- To do:
In the records below, replace "greatest" with "largest" and reproduce every line otherwise unchanged, omitting the pictures.

- Information:

■ ■ ■ ■ ■ ■ ■

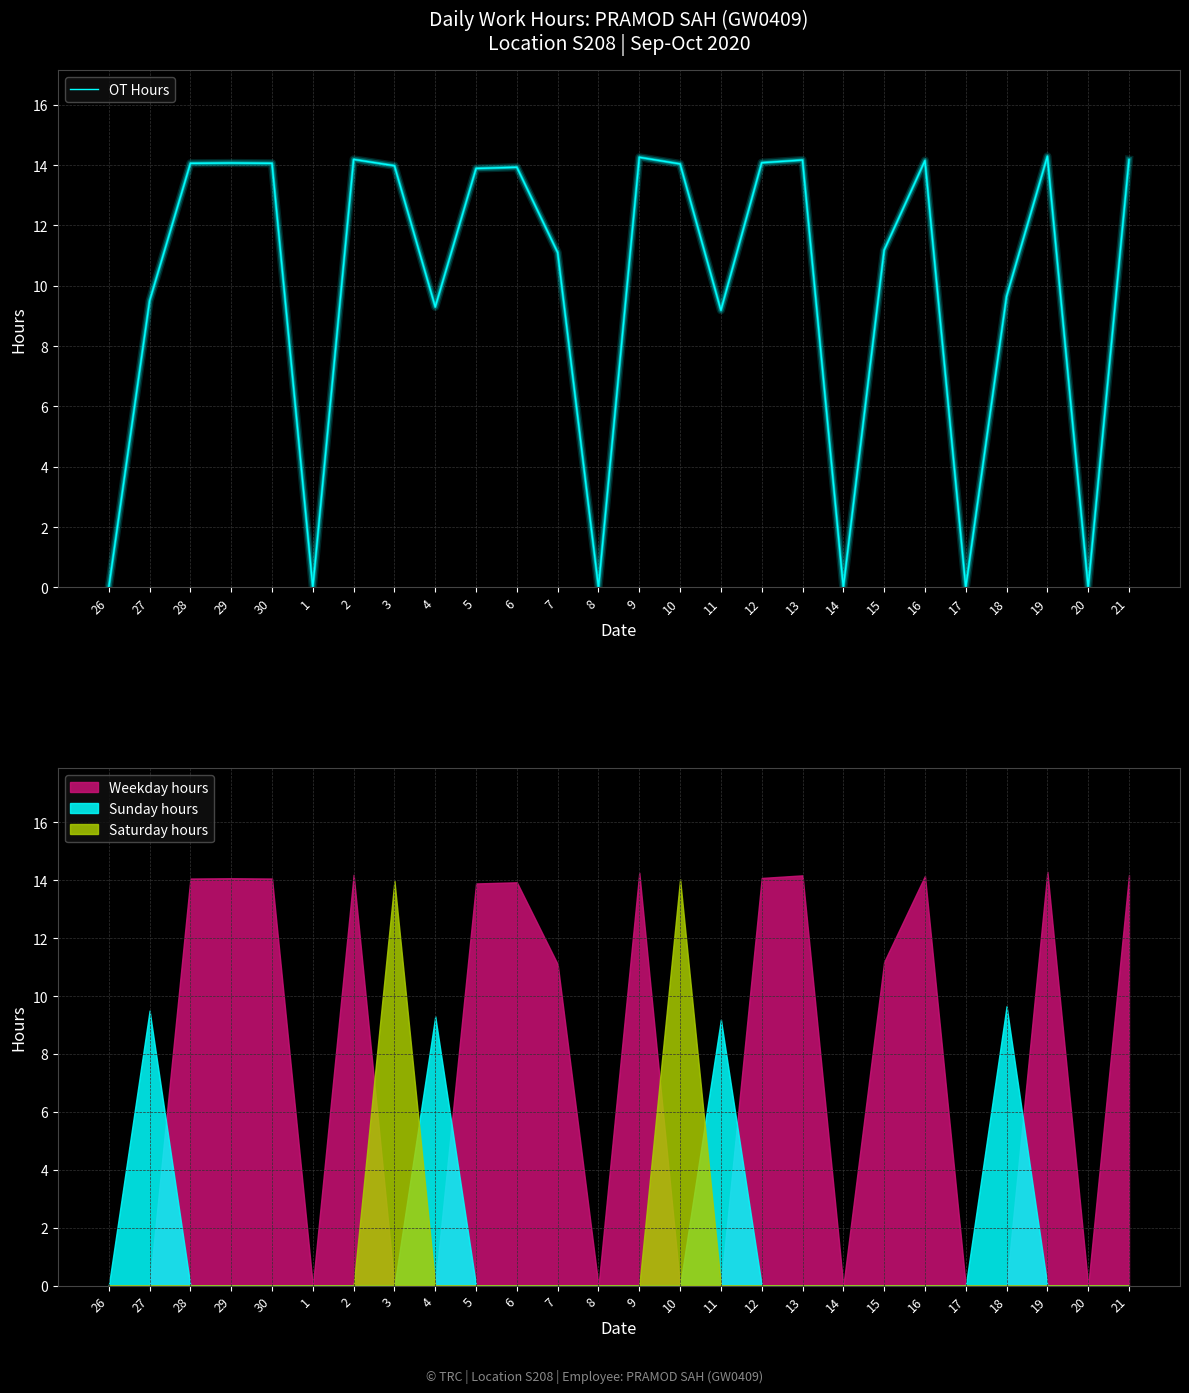

What is the greatest value displayed?

14.3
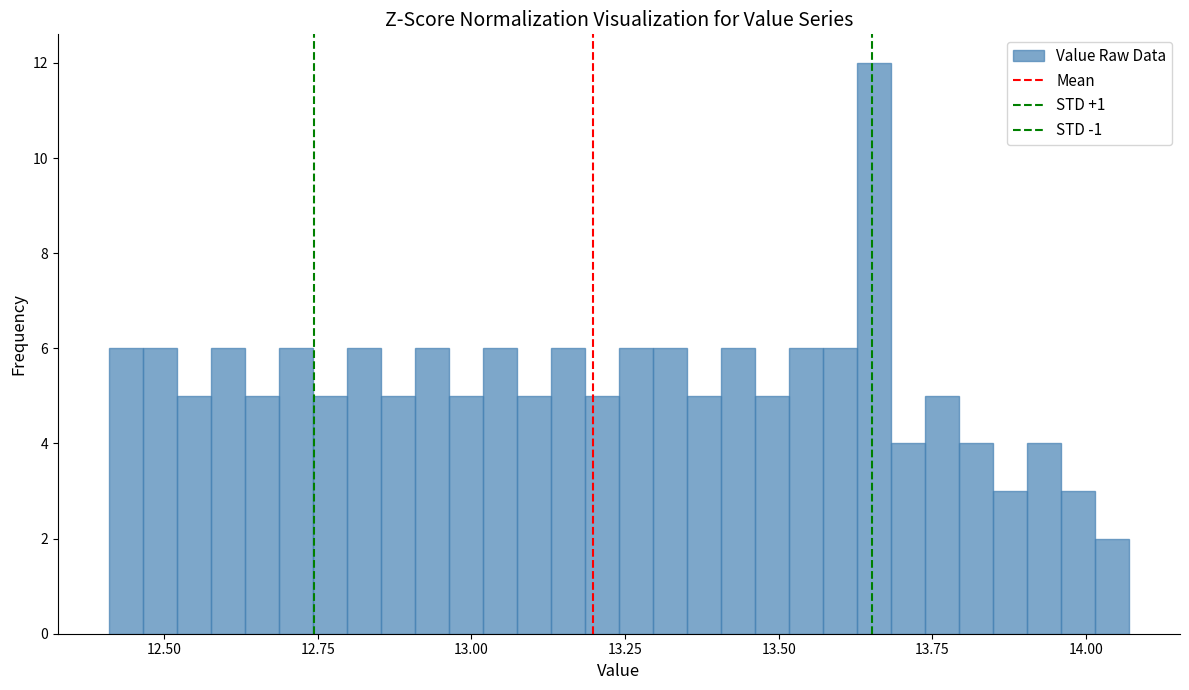

Read against the x-axis, roughly where is the centre of the tallest bar?

13.65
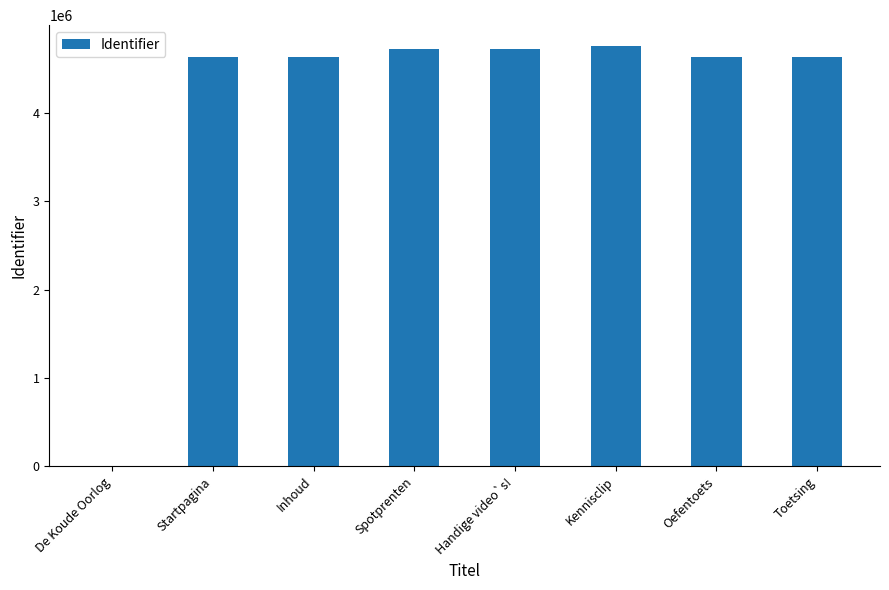

What is the greatest value displayed?

4753444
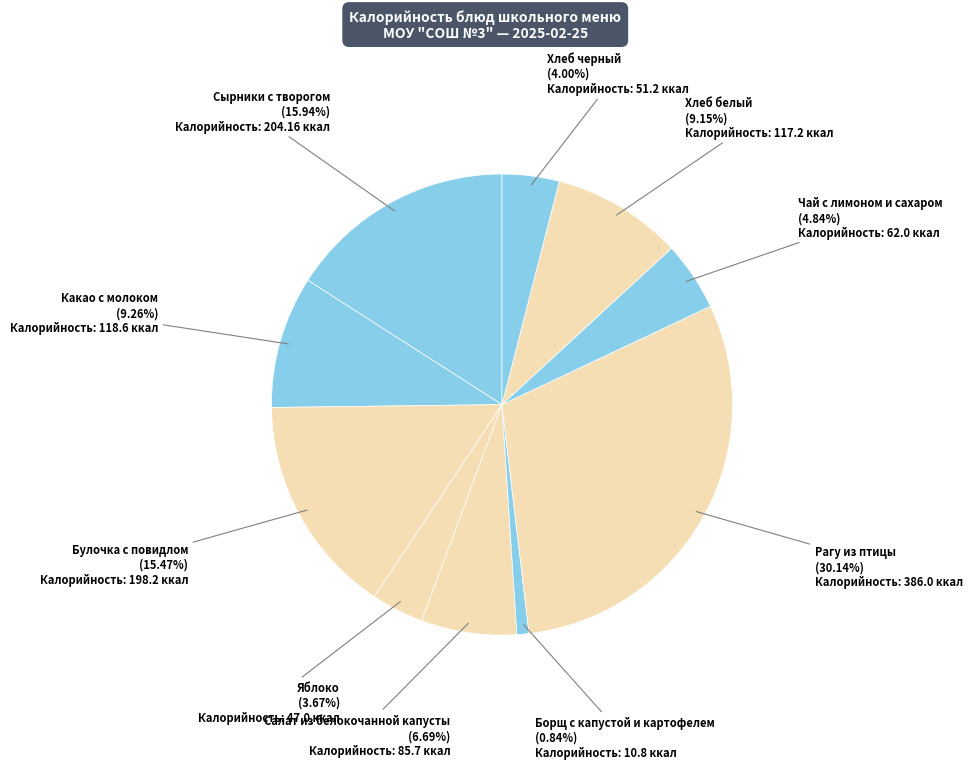

How many slices are in this pie chart?

10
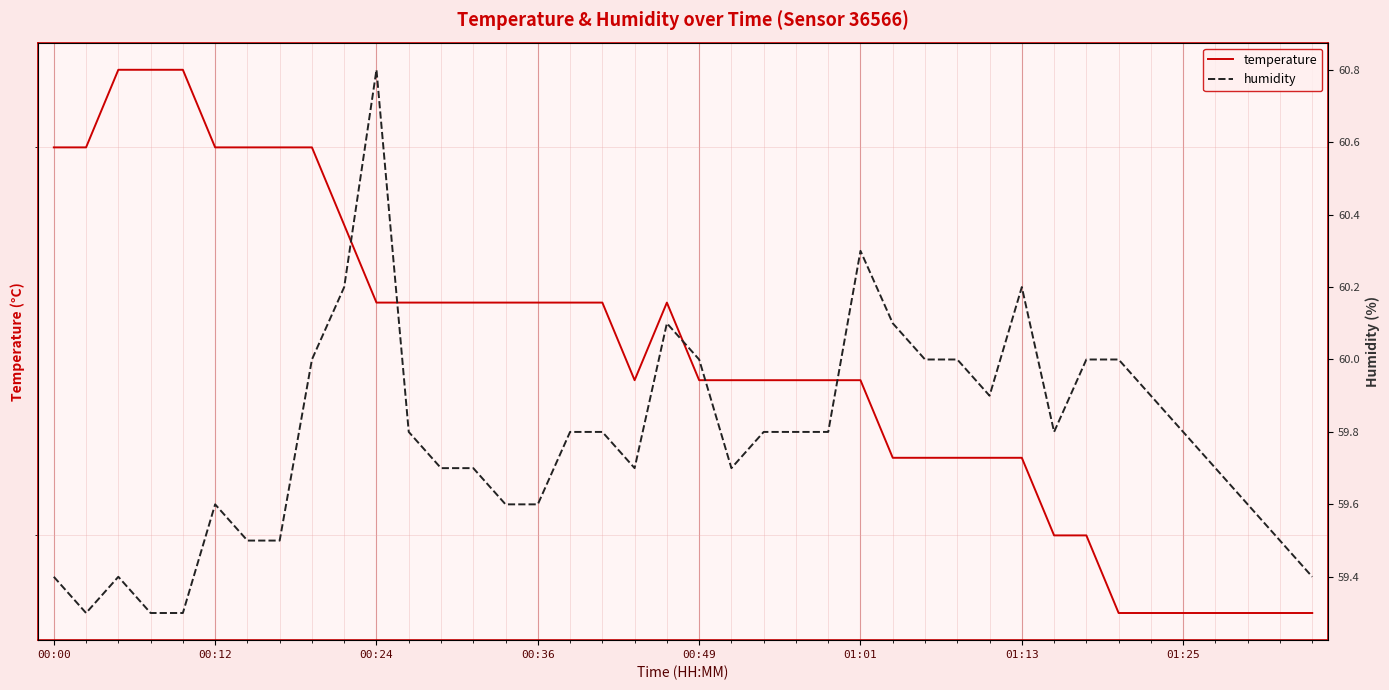

At which category is the sum across all series the highest?

00:24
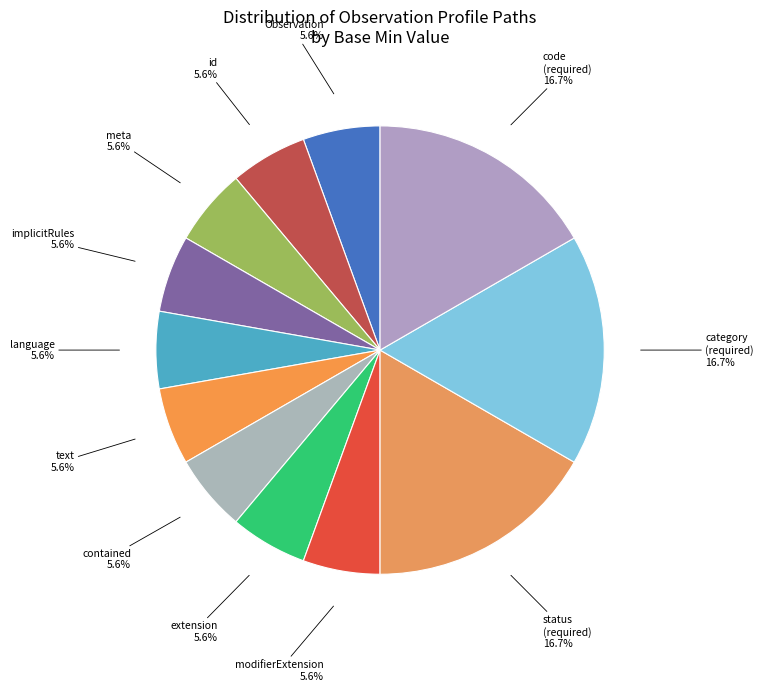

Does any single category account for the majority?

No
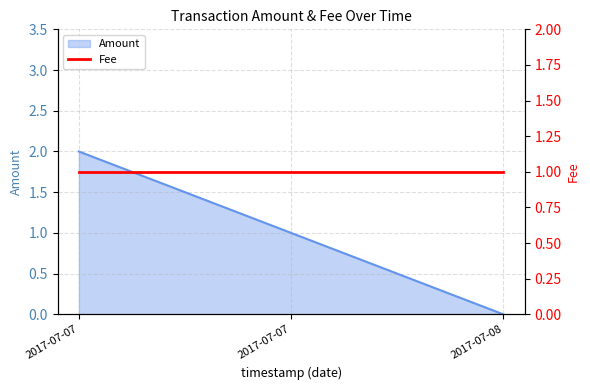

What is the average value?

1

■ ■ ■ ■ ■ ■ ■

- Result of this task:
What is the largest value displayed?

14.3

Read against the x-axis, roughly where is the centre of the tallest bar?

13.65

What is the largest value displayed?

4753444

How many slices are in this pie chart?

10

At which category is the sum across all series the highest?

00:24

Does any single category account for the majority?

No

What is the average value?

1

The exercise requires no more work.